In the article on taking inspiration from history, what is named as the easiest and most straightforward way to construct a fictional history?

Page text =
::::::::

Six Tips for Taking Inspiration From History

A black and white image of San Francisco harbor in 1851. The bay is full of sailing ships.

Now imagine they were space ships.

Building the history of your setting is a tricky business. It’s something even great authors struggle with, from Rowling to Tolkien. So it’s no surprise that Adrienne asked us this question:

How do you create interesting histories for fictional worlds, whether they be fantasy or sci-fi?

I may be missing the point but it seems to me that some basic guidelines to creating the history of a country would be important to creating interesting and varied cultures. But at this point I can’t find any guides to this despite numerous google searches. So how do you, in the most basic of steps, create a history for a fictional world, country, culture, or people?

While there are numerous ways to construct a fictional history, the easiest and most straightforward is to borrow from real history. Planet Earth has all kinds of exciting history just waiting for a storyteller’s eye. However, while this is the easiest method available, it is by no means an automatic success. Try these tips to get you started.

1. Study History

A man in an orange robe, studying a thick book. Now where did I put that red pen?

Everyone should study history, lest you hear an old maxim about being doomed to repeat it. But it’s doubly important if you’re going to be creating history. I don’t mean memorizing dates of battles and names of historical leaders – that’s just trivia. What you need is an understanding of history.  

History is a complex, fascinating mess. People who look at specific data points without an understanding of the whole can come away with warped views. For example, when viewing facts in isolation, it’s easy to conclude that the American Civil War wasn’t about slavery at all. Proponents of this argument point to how the Northern states were extremely racist in their own right and how Lincoln himself wasn’t an abolitionist.

Those two facts are true, but they don’t mean what some people think they mean. Yes, the North was* quite racist. Many Northerners viewed blacks as inherently inferior to whites. But they were still against slavery. There are multiple levels of racism. Nowadays, nearly everyone is against slavery, but plenty of white folks will actively resist people of color moving into their neighborhoods. It’s also true that for most of his life, Lincoln wasn’t an abolitionist. He believed laws that protected slavery should be obeyed, even though he personally hated it. But his dislike of slavery was known well enough to fuel sedition in the confederate states, and during the war he shifted to embrace full abolition.

::::::::

Records supplied =

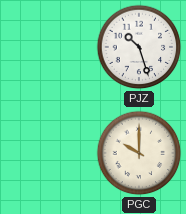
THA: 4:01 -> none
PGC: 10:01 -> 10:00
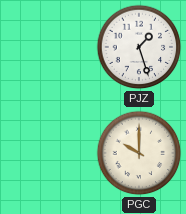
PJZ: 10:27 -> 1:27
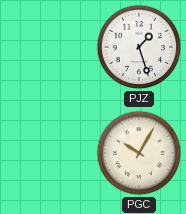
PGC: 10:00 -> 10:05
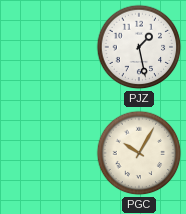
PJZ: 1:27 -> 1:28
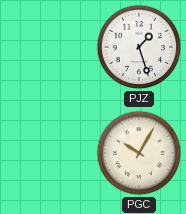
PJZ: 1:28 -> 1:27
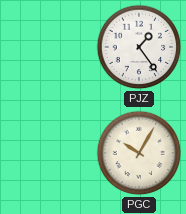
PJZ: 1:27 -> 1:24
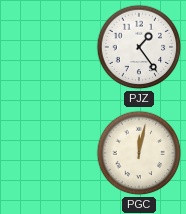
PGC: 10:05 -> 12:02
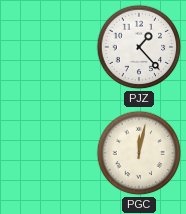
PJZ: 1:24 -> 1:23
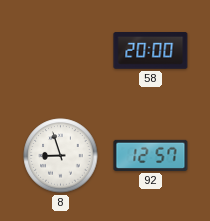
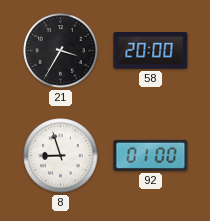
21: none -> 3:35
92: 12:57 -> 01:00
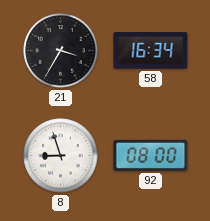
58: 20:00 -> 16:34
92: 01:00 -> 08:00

::::::::

Solution = Borrowing from real history.